RECORDS FOR THE TASK: Begin

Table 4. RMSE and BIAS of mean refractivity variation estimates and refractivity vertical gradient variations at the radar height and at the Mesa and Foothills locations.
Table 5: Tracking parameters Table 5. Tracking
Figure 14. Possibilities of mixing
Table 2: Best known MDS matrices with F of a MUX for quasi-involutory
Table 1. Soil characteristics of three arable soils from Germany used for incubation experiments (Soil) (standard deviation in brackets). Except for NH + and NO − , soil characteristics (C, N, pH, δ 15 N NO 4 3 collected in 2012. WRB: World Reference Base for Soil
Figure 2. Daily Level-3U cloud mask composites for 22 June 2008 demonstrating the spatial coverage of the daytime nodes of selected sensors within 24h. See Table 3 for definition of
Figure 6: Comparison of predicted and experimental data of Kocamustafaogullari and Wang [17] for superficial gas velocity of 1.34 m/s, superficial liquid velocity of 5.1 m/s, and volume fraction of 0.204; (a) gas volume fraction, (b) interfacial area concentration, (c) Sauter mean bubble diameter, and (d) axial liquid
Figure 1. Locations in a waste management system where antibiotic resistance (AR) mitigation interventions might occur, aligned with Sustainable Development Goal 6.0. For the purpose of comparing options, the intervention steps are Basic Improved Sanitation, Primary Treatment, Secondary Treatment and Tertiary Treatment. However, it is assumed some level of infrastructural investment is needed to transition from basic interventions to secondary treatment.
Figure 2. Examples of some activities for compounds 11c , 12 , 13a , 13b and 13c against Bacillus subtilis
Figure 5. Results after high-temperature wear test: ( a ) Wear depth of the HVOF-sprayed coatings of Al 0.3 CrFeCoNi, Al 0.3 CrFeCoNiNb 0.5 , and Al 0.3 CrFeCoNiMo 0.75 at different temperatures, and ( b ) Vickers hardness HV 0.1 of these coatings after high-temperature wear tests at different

RECORDS FOR THE TASK: End

[WHAT NEEDS TO BE DONE] The answer must be every line from the entries above that holds the string "mean".

[WRITTEN SOLUTION]
Table 4. RMSE and BIAS of mean refractivity variation estimates and refractivity vertical gradient variations at the radar height and at the Mesa and Foothills locations.
Figure 6: Comparison of predicted and experimental data of Kocamustafaogullari and Wang [17] for superficial gas velocity of 1.34 m/s, superficial liquid velocity of 5.1 m/s, and volume fraction of 0.204; (a) gas volume fraction, (b) interfacial area concentration, (c) Sauter mean bubble diameter, and (d) axial liquid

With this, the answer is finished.